Anna WALINSKA (1906-1997) was a woman ahead of her time.
At the age of 19, she left NYC for Paris to study painting, lived around the corner from Gertrude Stein, and hung out with Poulenc and Schoenberg.
In the WPA era, she founded a gallery on 57th Street, gave Arshile Gorky his first NYC one-man show, danced flamenco at Town Hall to benefit the Spanish Loyalistas, and served as Assistant Creative Director of the Contemporary Art Pavillion at the 1939 New York World's Fair.
In the fifties, she traveled around the world ... by herself ... on prop planes. Her diary of that six-month journey now resides in the Smithsonian Archives of American Art, and includes stories about her adventures with journalist Joseph Alsop, Burmese Prime Minister U Nu, and many other writers, artists and diplomats.
Walinska's paintings have been shown at the Salon des Independents in Paris, in New York at the Museum of Modern Art, the Metropolitan Museum of Art, and the Jewish Museum (one-woman retrospective), the Baltimore Museum of Art, and other prestigious venues in the U.S. and abroad.

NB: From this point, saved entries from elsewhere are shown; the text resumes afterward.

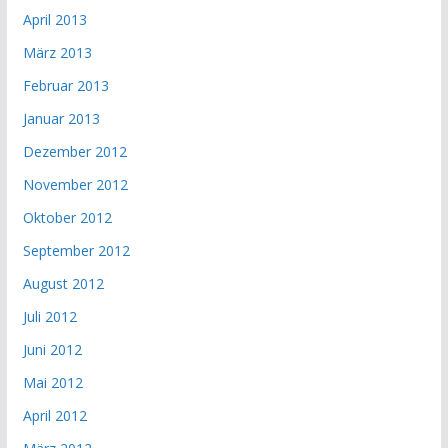
April 2013
März 2013
Februar 2013
Januar 2013
Dezember 2012
November 2012
Oktober 2012
September 2012
August 2012
Juli 2012
Juni 2012
Mai 2012
April 2012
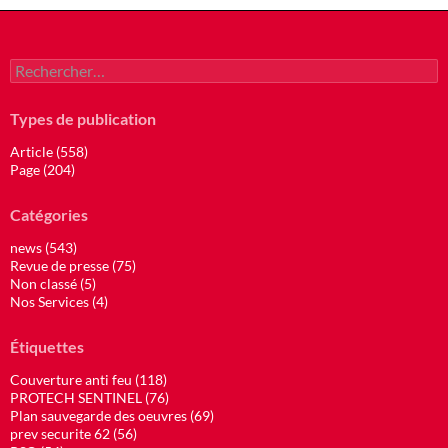
Rechercher :
Types de publication
Article (558)
Page (204)
Catégories
news (543)
Revue de presse (75)
Non classé (5)
Nos Services (4)
Étiquettes
Couverture anti feu (118)
PROTECH SENTINEL (76)
Plan sauvegarde des oeuvres (69)
prev securite 62 (56)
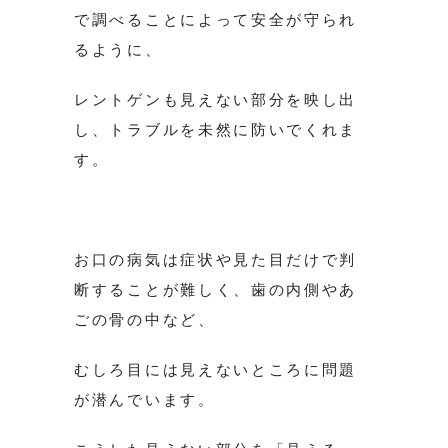
で調べることによって安全が守られ
るように、
レントゲンも見えない部分を映し出
し、トラブルを未然に防いでくれま
す。
お口の病気は症状や見た目だけで判
断することが難しく、歯の内側やあ
ごの骨の中など、
むしろ目には見えないところに問題
が潜んでいます。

Paintings and drawings by Walinska are included in the collections of the National Portrait Gallery, the Smithsonian American Art Museum, the Rose Art Museum at Brandeis, the Johnson Museum at Cornell, the Zimmerli at Rutgers, the Magnes Museum, the Clark University Center for Holocaust & Genocide Studies, the U.S. Holocaust Memorial Museum, the Shoah Foundation, Yad Vashem & the Tel Aviv Art Museum.
Her work, Walinska wrote, "sought to convey the spirit of a search without boundaries."